**EXERCISE REQUIREMENTS:** Leave the pictures out and return every line below exactly.

Pose landmark coordinates:
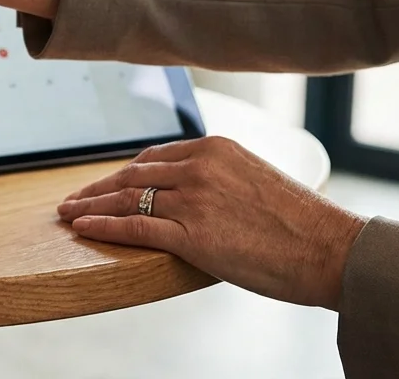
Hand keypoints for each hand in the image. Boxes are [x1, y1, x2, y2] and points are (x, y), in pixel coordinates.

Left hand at [56, 136, 365, 309]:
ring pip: (126, 199)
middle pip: (132, 174)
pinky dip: (103, 227)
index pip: (154, 157)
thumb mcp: (256, 180)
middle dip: (97, 188)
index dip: (123, 173)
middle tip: (71, 198)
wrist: (330, 249)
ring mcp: (194, 199)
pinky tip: (83, 228)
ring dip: (91, 207)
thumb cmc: (301, 224)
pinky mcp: (192, 234)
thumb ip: (220, 178)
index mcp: (216, 148)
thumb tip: (193, 193)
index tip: (104, 183)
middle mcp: (200, 167)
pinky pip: (134, 228)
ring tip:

**ANSWER AREA:**
Hand keypoints for each hand in the image. Boxes are [x1, y1, x2, y2] and points are (x, y), in pixel coordinates.

Left hand at [56, 136, 365, 309]:
ring pip: (126, 199)
middle pip: (132, 174)
pinky dip: (103, 227)
index pip: (154, 157)
thumb mcp: (256, 180)
middle dip: (97, 188)
index dip: (123, 173)
middle tip: (71, 198)
wrist: (330, 249)
ring mcp: (194, 199)
pinky tip: (83, 228)
ring dip: (91, 207)
thumb cmc: (301, 224)
pinky mcp: (192, 234)
thumb ip: (220, 178)
index mcp: (216, 148)
thumb tip: (193, 193)
index tip: (104, 183)
middle mcp: (200, 167)
pinky pip: (134, 228)
ring tip:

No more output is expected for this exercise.